I don't want it to be like other industries where you have to buy a dog shit EMR and buy a dog shit CAD license and buy a dog shit tax prep license.

Maybe I lived through the whale fall and Moloch is catching us. I just don't like it. I rage against dying lights as a hobby.

Yeah, I'm ready to jump in, but I need an agent running on my hardware at home without internet access.

How far away are we from that? How many RYX 50s do I need?

This is a serious question btw.

  • It's unfortunate that AMD isn't in on the AI stuff, because they are releasing a 96GB card ($10k so it's pricey currently) which would drop the number you need.

  • I mean it depends on the model; some people running deepseek report they have better performance at home running on a CPU with lots of ram (think a few hundred gigabytes). Even when running locally vram is more relevant than the performance of the GPU. That said I'm really not the person to ask about this, as I don't have AI agents running amuck on my machine yet

You can self host an open-weights LLM. Some of the AI-powered IDEs are open source. It does take a little more work than just using VSCode + Copilot, but that's always been the case for FOSS.
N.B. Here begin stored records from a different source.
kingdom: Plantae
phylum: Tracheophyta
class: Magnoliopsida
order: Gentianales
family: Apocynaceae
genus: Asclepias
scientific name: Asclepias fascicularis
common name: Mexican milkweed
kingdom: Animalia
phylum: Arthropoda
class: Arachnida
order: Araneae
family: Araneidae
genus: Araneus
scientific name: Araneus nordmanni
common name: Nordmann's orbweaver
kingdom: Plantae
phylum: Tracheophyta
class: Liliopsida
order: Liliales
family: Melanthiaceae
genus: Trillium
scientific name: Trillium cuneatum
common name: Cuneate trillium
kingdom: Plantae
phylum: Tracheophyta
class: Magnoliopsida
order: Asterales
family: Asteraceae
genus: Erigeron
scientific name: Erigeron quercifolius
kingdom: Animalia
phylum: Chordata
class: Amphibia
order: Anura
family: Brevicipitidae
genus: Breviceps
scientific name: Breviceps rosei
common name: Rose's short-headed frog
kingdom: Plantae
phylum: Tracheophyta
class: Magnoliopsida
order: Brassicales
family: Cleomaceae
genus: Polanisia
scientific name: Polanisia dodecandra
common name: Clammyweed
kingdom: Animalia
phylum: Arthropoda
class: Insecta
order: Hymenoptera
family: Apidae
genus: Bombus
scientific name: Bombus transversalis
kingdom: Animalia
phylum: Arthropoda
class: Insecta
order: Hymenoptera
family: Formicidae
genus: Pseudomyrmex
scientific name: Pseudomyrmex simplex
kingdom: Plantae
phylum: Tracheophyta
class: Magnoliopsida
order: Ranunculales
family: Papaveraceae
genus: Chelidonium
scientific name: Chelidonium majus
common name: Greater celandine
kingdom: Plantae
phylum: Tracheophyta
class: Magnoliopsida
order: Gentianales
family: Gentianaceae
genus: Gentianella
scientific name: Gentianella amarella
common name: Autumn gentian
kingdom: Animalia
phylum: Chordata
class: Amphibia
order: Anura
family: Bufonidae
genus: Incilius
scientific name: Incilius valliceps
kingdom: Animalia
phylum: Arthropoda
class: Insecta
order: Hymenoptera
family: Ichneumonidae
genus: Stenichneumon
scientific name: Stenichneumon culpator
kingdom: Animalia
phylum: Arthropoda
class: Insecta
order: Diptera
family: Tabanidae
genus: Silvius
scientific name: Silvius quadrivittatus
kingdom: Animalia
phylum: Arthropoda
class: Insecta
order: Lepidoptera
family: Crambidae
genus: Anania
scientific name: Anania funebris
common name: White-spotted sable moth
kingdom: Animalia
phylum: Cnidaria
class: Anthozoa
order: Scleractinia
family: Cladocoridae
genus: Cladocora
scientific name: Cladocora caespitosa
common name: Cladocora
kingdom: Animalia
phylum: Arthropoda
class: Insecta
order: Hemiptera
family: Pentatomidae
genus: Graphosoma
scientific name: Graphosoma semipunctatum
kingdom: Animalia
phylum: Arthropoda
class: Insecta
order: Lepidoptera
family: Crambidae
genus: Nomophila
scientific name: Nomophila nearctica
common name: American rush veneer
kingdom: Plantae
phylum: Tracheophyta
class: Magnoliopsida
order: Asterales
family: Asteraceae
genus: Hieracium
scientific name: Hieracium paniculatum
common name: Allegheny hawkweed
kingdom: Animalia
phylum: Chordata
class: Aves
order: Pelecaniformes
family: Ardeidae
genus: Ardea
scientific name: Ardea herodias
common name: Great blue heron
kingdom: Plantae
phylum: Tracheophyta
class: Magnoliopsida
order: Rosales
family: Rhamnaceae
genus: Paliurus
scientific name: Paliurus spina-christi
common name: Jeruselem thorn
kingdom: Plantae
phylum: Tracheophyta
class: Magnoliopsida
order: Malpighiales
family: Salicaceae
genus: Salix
  • An important note is that the models you can host at home (e.g. without buying ten(s of) thousand dollar rigs) won't be as effective as the proprietary models. A realistic size limit is around 32 billion parameters with quantisation, which will fit on a 24GB GPU or a sufficiently large MBP. These models are roughly on par with the original GPT-4 - that is, they will generate snippets, but they won't pull off the magic that Claude in an agentic IDE can do. (There's the recent Devstral model, but that requires a specific harness, so I haven't tested it.)

    DeepSeek-R1 is on par with frontier proprietary models, but requires a 8xH100 node to run efficiently. You can use extreme quantisation and CPU offloading to run it on an enthusiast build, but it will be closer to seconds-per-token territory.